Texto fornecido:
━━━━━━━━━━━━━━━━━━━━━━━━━━━━━━

Os contágios se espalharam por praticamente todo o país. Treze das quinze províncias apresentam atualmente “alta concentração de dengue”, segundo o Minsap. Havana, Matanzas e Cienfuegos são as províncias com o maior número de casos e maior risco de contágio.
A quantidade de casos de chikungunya e do vírus Oropouche faz com que Cuba seja o país com mais registros por 100 mil habitantes em todo o continente, segundo dados da Organização Pan-Americana da Saúde.
A complexidade da situação é agravada pela grave crise econômica que o país enfrenta, o que limita seriamente sua capacidade de resposta. Isso se tornou ainda pior após a passagem do furacão Melissa, no final de outubro, que destruiu mais de 90 mil casas e cerca de 100 mil hectares de plantações. Nesse cenário, as enchentes — que ainda persistem no leste do país — e a destruição de prédios facilitam a proliferação de mosquitos e dificultam o controle sanitário.
O primeiro surto ocorreu em julho passado, na província de Matanzas, no oeste da ilha. Desde então, expandiu-se por praticamente todo o território.
As autoridades sanitárias informaram que os equipamentos usados nas campanhas de fumacê estão em “estado de deterioração”, o que tem dificultado as ações de prevenção. Segundo explicaram, a maioria desses equipamentos não pôde ser importada, ou enfrentou dificuldades para isso, devido ao bloqueio imposto pelos Estados Unidos.

━━━━━━━━━━━━━━━━━━━━━━━━━━━━━━

Exercícios:
(a) Copie do texto sobre as epidemias em Cuba o trecho que vai de "O primeiro surto" a "pelos Estados Unidos.", sem mudar nada.
(b) Dê continuidade ao texto sobre as epidemias em Cuba a partir do ponto em que ele termina.

Conteúdo dos dados:
━━━━━━━━━━━━━━━━━━━━━━━━━━━━━━

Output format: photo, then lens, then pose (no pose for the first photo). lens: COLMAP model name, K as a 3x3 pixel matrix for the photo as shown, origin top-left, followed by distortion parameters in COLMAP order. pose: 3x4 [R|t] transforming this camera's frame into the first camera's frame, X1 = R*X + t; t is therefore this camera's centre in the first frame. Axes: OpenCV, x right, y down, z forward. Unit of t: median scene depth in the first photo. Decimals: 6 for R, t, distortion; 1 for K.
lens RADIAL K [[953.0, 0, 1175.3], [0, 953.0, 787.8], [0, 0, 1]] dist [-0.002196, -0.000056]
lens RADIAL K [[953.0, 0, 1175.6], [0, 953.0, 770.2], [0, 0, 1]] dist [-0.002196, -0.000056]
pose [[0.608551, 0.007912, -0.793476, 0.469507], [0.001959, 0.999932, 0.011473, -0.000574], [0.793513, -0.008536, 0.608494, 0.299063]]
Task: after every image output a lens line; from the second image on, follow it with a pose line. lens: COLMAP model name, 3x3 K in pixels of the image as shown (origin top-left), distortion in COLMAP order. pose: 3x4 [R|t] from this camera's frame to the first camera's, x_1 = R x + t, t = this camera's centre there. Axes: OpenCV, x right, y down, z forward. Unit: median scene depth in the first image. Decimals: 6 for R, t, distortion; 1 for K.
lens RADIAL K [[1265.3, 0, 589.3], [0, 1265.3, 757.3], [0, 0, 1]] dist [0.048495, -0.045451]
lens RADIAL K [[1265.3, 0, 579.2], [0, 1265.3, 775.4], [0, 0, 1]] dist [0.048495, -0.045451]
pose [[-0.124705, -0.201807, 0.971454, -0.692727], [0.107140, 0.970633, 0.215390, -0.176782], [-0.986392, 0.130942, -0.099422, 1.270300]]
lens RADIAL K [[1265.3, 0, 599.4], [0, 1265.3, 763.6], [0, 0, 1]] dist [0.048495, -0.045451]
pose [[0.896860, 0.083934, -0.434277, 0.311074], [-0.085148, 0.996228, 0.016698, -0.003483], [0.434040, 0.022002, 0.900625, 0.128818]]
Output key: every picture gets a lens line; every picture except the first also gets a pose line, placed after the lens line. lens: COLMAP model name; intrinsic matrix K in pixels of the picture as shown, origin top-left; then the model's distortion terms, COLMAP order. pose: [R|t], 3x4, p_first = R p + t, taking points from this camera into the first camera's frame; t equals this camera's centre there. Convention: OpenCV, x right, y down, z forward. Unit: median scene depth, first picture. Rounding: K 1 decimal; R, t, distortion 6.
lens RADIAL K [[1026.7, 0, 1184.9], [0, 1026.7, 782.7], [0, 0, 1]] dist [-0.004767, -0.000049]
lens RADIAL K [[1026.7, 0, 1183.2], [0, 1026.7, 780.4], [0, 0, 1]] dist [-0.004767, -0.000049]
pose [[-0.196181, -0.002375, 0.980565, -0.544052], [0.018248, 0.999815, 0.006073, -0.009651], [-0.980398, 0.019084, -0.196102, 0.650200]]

━━━━━━━━━━━━━━━━━━━━━━━━━━━━━━

Respostas dos exercícios:
(a)
O primeiro surto ocorreu em julho passado, na província de Matanzas, no oeste da ilha. Desde então, expandiu-se por praticamente todo o território.
As autoridades sanitárias informaram que os equipamentos usados nas campanhas de fumacê estão em “estado de deterioração”, o que tem dificultado as ações de prevenção. Segundo explicaram, a maioria desses equipamentos não pôde ser importada, ou enfrentou dificuldades para isso, devido ao bloqueio imposto pelos Estados Unidos.

(b)
Apesar disso, o Estado cubano anunciou diferentes estratégias para conter a expansão das doenças. O governo comunicou o início da produção nacional de um repelente natural feito à base de extratos de nim e capim-limão. Paralelamente, a população foi mobilizada por meio das chamadas organizações de massa — sindicatos, entidades estudantis, juvenis e comunitárias — para realizar mutirões de coleta de lixo e operações de fumacê, com o objetivo de reduzir os criadouros de mosquitos nos bairros mais afetados.
O que são arboviroses?
Arboviroses é o termo usado para “vírus transmitidos por artrópodes”. Trata-se de um conjunto de doenças infecciosas causadas principalmente pela picada de mosquitos infectados. Algumas delas incluem dengue, chikungunya, zika e febre amarela. São enfermidades que apresentam sintomas muito semelhantes — como febre, dor de cabeça e dores articulares e musculares —, o que frequentemente dificulta o diagnóstico diferencial.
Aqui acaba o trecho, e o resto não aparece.